# [PROBLEM DETAILS]
What is needed is an exact copy of the line that contains "black floor lamp [233,161,332,338]" and of all later lines to the end of the records below, with no other lines.

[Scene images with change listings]

Content starts

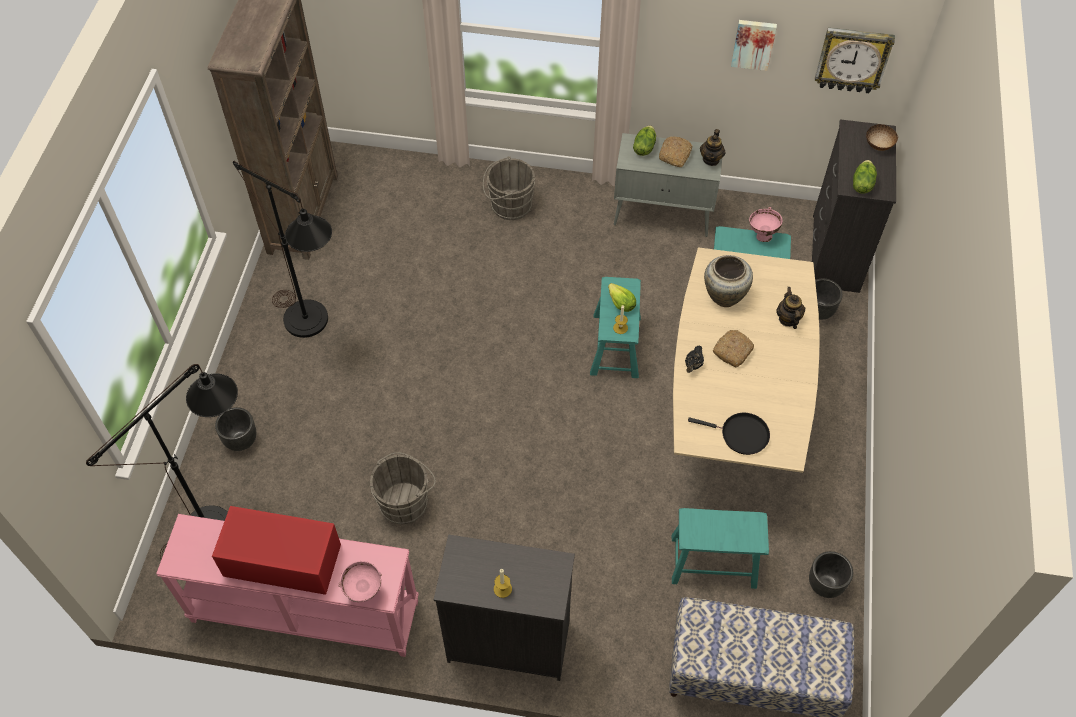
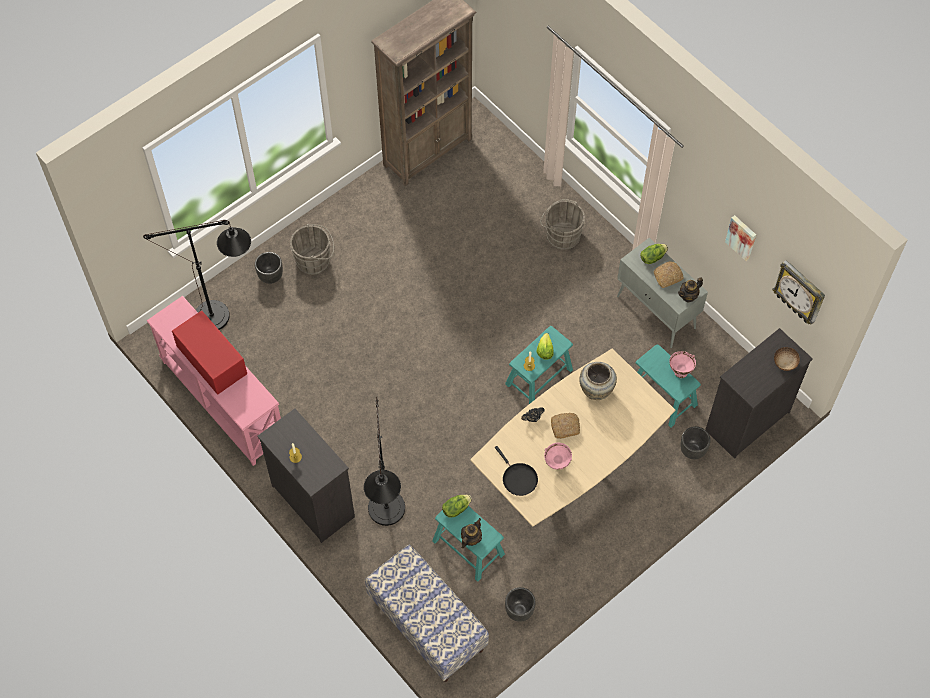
camera: 40 degrees right, 5 degrees up
black floor lamp [233,161,332,338] -> black floor lamp moved to [364,397,405,526]
pink bowl [338,561,382,602] -> pink bowl moved to [544,443,572,470]
grey bucket [370,452,436,525] -> grey bucket moved to [290,224,334,275]
teapot [776,287,805,329] -> teapot moved to [461,518,482,549]
lettuce [853,160,877,194] -> lettuce moved to [442,495,472,517]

Content ends

# [OUTPUT BELOW]
black floor lamp [233,161,332,338] -> black floor lamp moved to [364,397,405,526]
pink bowl [338,561,382,602] -> pink bowl moved to [544,443,572,470]
grey bucket [370,452,436,525] -> grey bucket moved to [290,224,334,275]
teapot [776,287,805,329] -> teapot moved to [461,518,482,549]
lettuce [853,160,877,194] -> lettuce moved to [442,495,472,517]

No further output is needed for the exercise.